Register by importing in your suite’s setup script or custom evaluators file.

Different graders can use different extractors:

graders:
response_quality: # Evaluate final message quality
kind: rubric
prompt_path: quality.txt
extractor: last_assistant # Extract final response
tool_usage: # Check tool was called correctly
kind: tool
function: exact_match
extractor: tool_arguments # Extract tool args
extractor_config:
tool_name: search # From search tool
memory_update: # Verify memory updated
kind: tool
function: contains
extractor: memory_block # Extract from memory
extractor_config:
block_label: human # Human memory block

Each grader independently extracts and evaluates different aspects.

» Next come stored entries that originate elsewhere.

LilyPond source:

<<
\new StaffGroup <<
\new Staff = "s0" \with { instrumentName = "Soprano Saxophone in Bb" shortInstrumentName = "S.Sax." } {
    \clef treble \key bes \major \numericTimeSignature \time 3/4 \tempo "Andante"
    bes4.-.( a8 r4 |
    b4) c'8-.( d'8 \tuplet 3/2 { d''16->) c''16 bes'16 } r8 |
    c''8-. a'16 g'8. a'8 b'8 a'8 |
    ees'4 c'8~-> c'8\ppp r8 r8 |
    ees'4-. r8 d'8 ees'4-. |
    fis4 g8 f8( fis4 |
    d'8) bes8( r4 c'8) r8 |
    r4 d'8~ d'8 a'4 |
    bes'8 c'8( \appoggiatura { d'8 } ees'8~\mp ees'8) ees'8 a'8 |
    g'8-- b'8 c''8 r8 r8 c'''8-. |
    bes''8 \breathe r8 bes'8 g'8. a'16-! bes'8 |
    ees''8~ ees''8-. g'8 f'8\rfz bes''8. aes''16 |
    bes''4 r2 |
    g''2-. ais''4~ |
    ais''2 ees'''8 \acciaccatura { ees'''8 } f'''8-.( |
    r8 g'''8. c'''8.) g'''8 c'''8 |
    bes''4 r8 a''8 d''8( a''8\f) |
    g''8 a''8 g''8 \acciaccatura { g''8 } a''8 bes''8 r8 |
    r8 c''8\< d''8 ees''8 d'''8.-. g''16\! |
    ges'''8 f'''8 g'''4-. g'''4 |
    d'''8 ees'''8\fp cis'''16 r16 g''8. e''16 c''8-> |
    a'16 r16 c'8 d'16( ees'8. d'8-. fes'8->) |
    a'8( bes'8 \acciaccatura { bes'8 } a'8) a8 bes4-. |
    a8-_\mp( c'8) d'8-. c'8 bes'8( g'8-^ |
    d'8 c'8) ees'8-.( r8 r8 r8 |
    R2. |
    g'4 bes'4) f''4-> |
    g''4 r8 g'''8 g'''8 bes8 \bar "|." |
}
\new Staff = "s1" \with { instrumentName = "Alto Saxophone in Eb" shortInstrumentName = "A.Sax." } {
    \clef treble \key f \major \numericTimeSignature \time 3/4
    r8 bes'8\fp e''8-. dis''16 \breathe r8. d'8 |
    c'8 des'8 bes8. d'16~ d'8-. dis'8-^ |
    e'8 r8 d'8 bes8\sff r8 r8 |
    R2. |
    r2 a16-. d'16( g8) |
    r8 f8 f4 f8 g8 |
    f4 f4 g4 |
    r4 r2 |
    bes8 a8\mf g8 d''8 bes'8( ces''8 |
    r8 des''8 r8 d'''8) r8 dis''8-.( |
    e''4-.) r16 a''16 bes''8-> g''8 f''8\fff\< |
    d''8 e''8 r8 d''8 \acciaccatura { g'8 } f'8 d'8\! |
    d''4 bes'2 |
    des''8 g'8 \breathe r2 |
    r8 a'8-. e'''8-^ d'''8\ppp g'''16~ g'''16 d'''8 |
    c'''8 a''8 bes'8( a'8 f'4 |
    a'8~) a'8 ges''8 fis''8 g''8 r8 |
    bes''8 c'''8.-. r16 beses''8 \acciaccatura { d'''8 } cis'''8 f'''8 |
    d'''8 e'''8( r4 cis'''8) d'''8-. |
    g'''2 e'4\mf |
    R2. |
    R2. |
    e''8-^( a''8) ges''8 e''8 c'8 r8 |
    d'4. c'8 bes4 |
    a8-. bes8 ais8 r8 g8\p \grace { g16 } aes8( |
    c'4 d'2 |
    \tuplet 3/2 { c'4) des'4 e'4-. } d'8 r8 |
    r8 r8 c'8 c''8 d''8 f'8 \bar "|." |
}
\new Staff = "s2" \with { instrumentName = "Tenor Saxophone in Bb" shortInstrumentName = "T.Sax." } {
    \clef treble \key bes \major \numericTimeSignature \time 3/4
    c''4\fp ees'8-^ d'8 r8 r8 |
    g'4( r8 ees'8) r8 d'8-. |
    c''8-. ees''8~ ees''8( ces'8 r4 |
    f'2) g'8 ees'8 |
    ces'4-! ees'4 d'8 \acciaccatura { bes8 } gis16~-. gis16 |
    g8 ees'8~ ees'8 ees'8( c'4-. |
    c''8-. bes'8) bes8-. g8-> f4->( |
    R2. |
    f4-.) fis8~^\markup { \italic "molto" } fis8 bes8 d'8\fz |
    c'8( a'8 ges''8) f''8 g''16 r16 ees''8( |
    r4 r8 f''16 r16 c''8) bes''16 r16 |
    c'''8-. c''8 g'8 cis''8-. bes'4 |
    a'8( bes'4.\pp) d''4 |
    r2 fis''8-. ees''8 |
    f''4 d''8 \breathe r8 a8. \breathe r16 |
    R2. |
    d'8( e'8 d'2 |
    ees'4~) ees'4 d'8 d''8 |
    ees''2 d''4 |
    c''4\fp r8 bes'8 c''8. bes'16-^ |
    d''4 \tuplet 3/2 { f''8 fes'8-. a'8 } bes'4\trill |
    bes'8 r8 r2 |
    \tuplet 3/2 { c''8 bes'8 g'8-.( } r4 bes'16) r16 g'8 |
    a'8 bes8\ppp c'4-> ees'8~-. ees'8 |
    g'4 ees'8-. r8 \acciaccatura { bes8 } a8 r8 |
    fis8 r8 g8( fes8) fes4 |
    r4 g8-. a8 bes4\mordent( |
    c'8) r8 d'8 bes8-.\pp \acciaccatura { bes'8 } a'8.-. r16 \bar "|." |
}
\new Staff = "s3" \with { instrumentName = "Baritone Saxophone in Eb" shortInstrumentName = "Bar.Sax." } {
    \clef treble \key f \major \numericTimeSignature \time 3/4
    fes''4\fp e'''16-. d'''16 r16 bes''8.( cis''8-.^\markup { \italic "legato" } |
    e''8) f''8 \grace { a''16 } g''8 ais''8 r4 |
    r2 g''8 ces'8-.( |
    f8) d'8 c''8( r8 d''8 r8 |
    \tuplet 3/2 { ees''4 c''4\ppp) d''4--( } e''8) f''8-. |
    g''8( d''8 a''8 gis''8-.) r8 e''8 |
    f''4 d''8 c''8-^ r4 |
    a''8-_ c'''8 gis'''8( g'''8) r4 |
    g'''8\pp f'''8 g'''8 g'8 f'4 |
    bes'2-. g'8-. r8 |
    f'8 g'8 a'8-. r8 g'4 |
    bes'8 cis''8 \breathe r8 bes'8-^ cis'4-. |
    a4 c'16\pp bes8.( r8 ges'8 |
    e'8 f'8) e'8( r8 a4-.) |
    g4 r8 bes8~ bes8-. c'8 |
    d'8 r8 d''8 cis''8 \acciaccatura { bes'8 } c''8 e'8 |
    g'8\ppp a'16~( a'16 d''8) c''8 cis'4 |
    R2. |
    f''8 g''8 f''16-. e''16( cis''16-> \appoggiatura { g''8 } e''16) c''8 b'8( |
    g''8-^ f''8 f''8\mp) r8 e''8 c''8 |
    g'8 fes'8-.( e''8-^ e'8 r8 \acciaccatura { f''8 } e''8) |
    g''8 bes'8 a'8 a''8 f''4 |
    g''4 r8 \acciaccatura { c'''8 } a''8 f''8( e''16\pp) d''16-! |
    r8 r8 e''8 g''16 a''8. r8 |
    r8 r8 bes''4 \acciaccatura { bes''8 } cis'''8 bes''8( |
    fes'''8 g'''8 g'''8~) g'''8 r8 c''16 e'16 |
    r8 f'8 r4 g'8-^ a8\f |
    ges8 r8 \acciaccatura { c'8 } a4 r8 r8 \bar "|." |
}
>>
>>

See all available extractors:

Terminal window
letta-evals list-extractors
extractor: last_assistant # Get final agent message

Agent: “Let me search… uses tool … The answer is Paris.” Extracted: “The answer is Paris.”

extractor: tool_arguments # Get tool call args
extractor_config:
tool_name: search # From search tool

Agent calls: search(query="pandas", limit=5) Extracted: {"query": "pandas", "limit": 5}

extractor: pattern # Extract with regex
extractor_config:
pattern: 'RESULT: (\w+)' # Match pattern
group: 1 # Extract capture group 1

Agent: “After calculation… RESULT: SUCCESS” Extracted: “SUCCESS”

extractor: memory_block # Extract from agent memory
extractor_config:
block_label: human # Human memory block

Agent updates memory block “human” to: “User’s name is Alice” Extracted: “User’s name is Alice”

Problem: Grader always gives score 0.0 because extractor finds nothing.

Common causes:

  • Wrong extractor: Using first_assistant but agent doesn’t respond until after tool use → use last_assistant
  • Wrong tool name: tool_arguments with tool_name: "search" but agent calls "web_search" → check actual tool name
  • Wrong memory block: memory_block with block_label: "user" but block is actually labeled "human" → check block labels
  • Pattern doesn’t match: pattern: "Answer: (.*)" but agent says “The answer is…” → adjust regex

Debug tips:

  1. Check the trajectory in results JSON to see actual agent output
  2. Use last_assistant first to see what’s there
  3. Verify tool names with letta-evals list-extractors

Problem: Pattern extractor returns empty or wrong content.

Solutions:

  • Test your regex separately first
  • Remember to escape special characters: \., \(, \)
  • Use group: 0 to see the full match (default)
  • Use group: 1 to extract first capture group
  • Set search_all: true if you need all matches

Problem: memory_block extractor causes errors or returns nothing.

Solutions:

  • Verify the block label exactly matches (case-sensitive)
  • Check that agent actually has this memory block
  • Remember: this adds overhead by fetching agent state

Problem: Multiple tool calls, but extractor gets the wrong one.

Current behavior: Extractors get the first matching tool call.

Workaround: Use custom extractor to implement more specific logic.